Les marins américains vont à nouveau se mettre à la chasse aux pirates, à la suite de la résolution votée mardi par les Nations Unies autorisant des actions militaires agressives contre les bases de pirates en Somalie, selon le commandant de l’US Navy au Moyen-Orient.

La résolution donne le feu vert aux militaires pour effectuer des attaques aériennes et terrestres contre les bases de pirates. La résolution, couplée avec les projets de créer un tribunal spécial commun Europe-Etats-Unis au Kénya pour juger les pirates, constitue le cadre de la nouvelle action navale, a déclaré le commandant de mla 5è Flotte, le vice-amiral Bill Gortney.

“Nous allons rechercher agressivement ces pirates” une fois que le système judiciaire sera en place, a déclaré vendredi Gortney dans un entretien téléphonique. “Les marins doivent savoir que la communauté internationale, les gouvernements travaillent réellement dur” pour mettre en place le cadre légal.

La traduction sur le terrain — abordages hostiles, frappes aériennes sur des enclaves tenues par les pirates ou actions discrètes au cœur de la nuit — est actuellement en cours de définition au Pentagone.

“Quelles sont les règles d’engagement ? Quelles sont les limites pour les dommages collatéraux ? Quelles sont les limites d’identification positive ?” a demandé Gortney. “Il y a toute une série de points qui restent à définir.”

Cette année, il y a eu 40 détournements réussis. 14 navires et quelques 281 membres d’équipage sont toujours retenus en attente du paiement d’une rançon.

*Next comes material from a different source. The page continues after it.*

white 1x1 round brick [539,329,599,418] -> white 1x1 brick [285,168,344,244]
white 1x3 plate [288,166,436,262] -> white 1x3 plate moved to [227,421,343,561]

Jusqu’à présent, l’US Navy était entravée par les lois internationales et les règles d’engagement qui autorisent les marins à utiliser la force seulement s’ils prennent les pirates sur le fait ou en cas de légitime défense. Les vastes étendues océaniques du golfe d’Aden et de la Corne de l’Afrique laissent aux pirates dans de petites embarcations de vastes zones non-surveillées dans lesquelles ils peuvent lancer des attaques.

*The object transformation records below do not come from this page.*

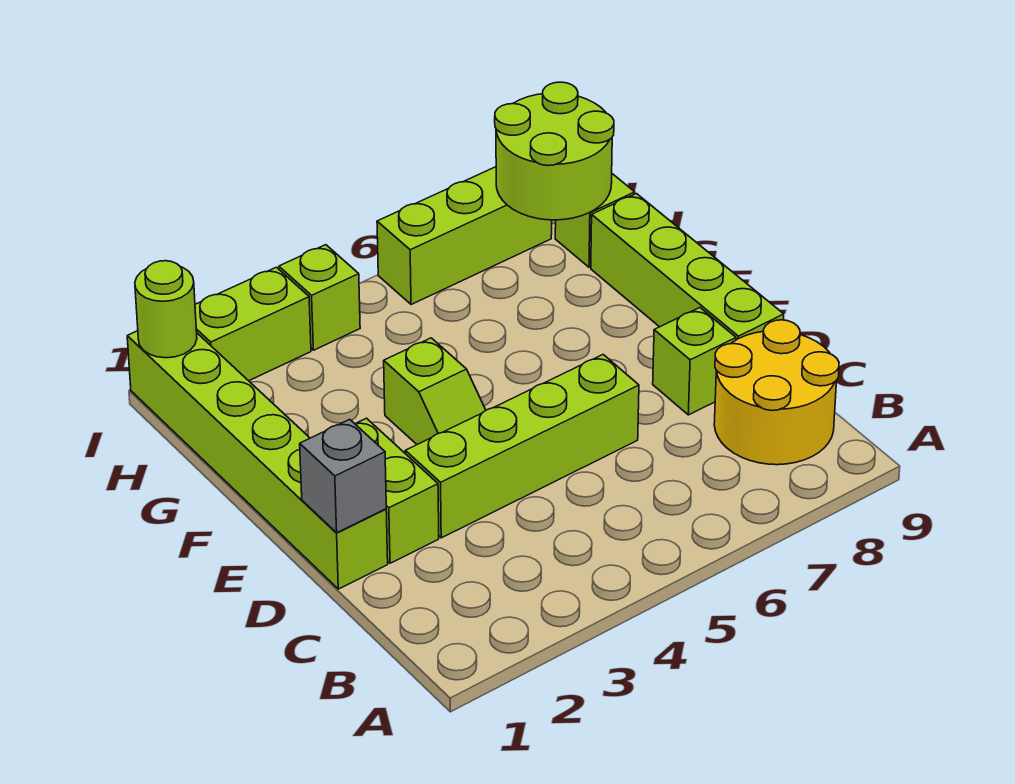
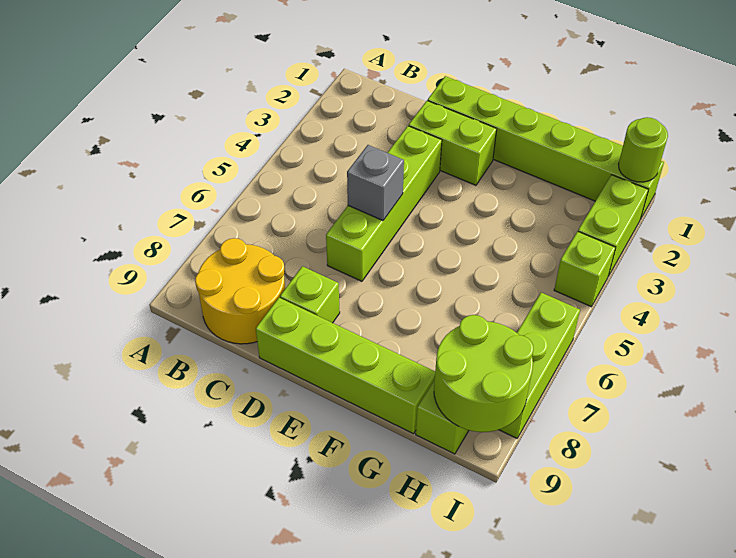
grey 1x1 brick [300,419,386,533] -> grey 1x1 brick moved to [347,145,404,221]
lime 1x2 slope [384,338,486,444] -> none

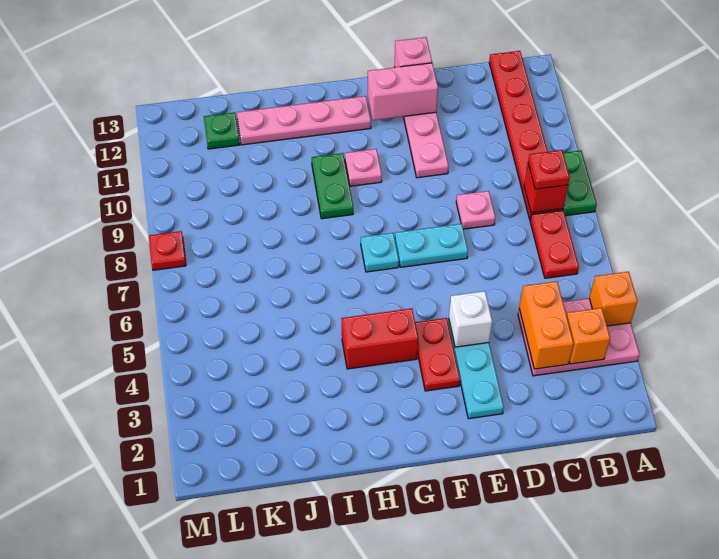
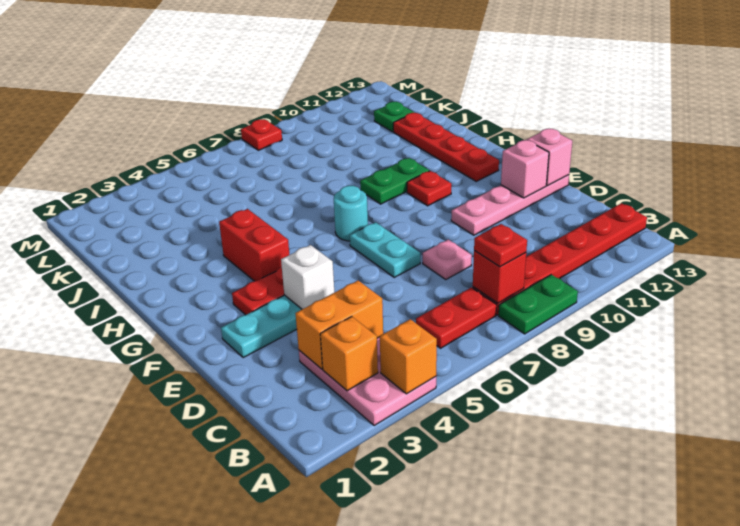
pink 1x2 brick [368,63,438,120] -> pink 1x1 brick [501,140,549,198]
cyan 1x1 plate [361,233,399,272] -> cyan 1x1 round brick [334,186,368,241]
pink 1x1 plate [345,149,382,186] -> red 1x1 plate [407,171,451,206]
pink 1x4 plate [237,96,371,145] -> red 1x4 plate [393,113,499,181]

“Il n’y a aucun risque à être actuellement un pirate. Cela paie relativement bien et il n’y a quasiment aucun risque,” a déclaré vendredi Gortney. “Ce n’est pas de cette manière que la communauté internationale va nous donner le moyen, l’outil dont nous avons réellement besoin, qui est de les tenir responsables.”

Ces changements sont intervenus suite à l’approbation mardi d’une nouvelle résolution. Selon le Département d’Etat, la résolution “autorise les états coopérant avec le gouvenement fédéral transitoire somalien à étendre les opérations de lutte contre la piraterie pour comprendre d’éventuelles opérations dans le territoire et l’espace aérien somalien.”

Poursuivre les pirates

La deuxième pièce du puzzle — que faire des pirates une fois qu’ils ont été capturés — a aussi rendu difficile la chasse aux pirates par les forces américaines.

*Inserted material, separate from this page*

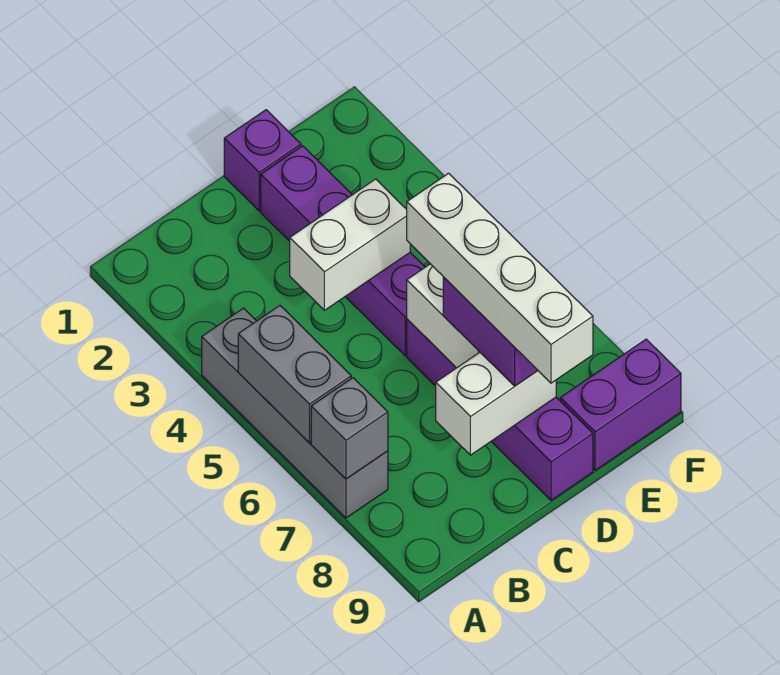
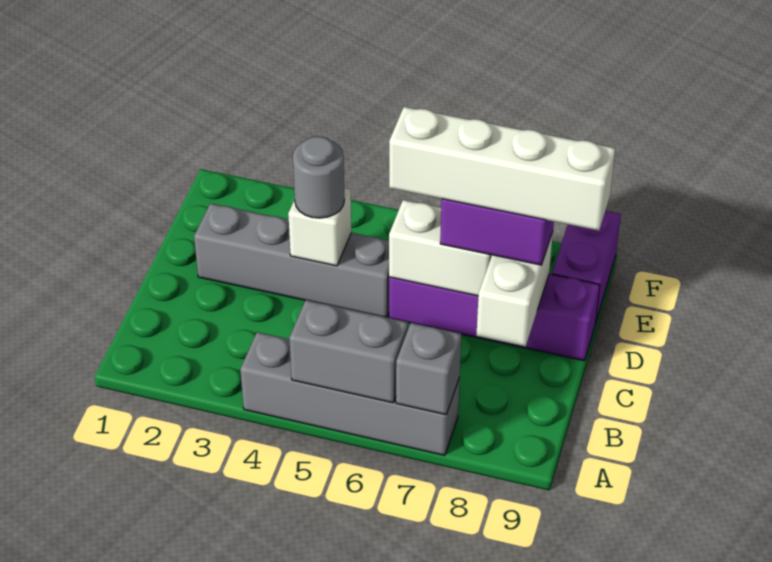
white 1x2 brick [290,179,410,310] -> white 1x1 brick [288,188,351,266]
purple 1x1 brick [224,110,301,211] -> none
purple 1x4 brick [261,146,425,356] -> grey 1x4 brick [194,203,389,317]
none -> grey 1x1 round brick [293,136,344,218]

Actuellement, les bâtiments occidentaux n’ont aucun endroit où remettre les pirates pour qu’ils puissent être poursuivis. Lorsque des marins danois ont capturé des pirates, ils les ont désarmés et déposés sur une plage de Somalie. Les forces britanniques ont conclu en novembre un accord pour remettre les pirates capturés à la garde des Kényans afin de les juger.

Le nouveau cadre légal défini par les Américains et les Européens fera de la capture des pirates une action de police, forçant les marins à être aussi méticuleux que des policiers.

“Quand le système légal sera en place, nous devrons être certains de respecter les règles de traitement des preuves,” a déclaré Gortney. “Nous devrons être sûr que nos marins sont préparés à traiter les preuves pour que nous ayons une condamnation.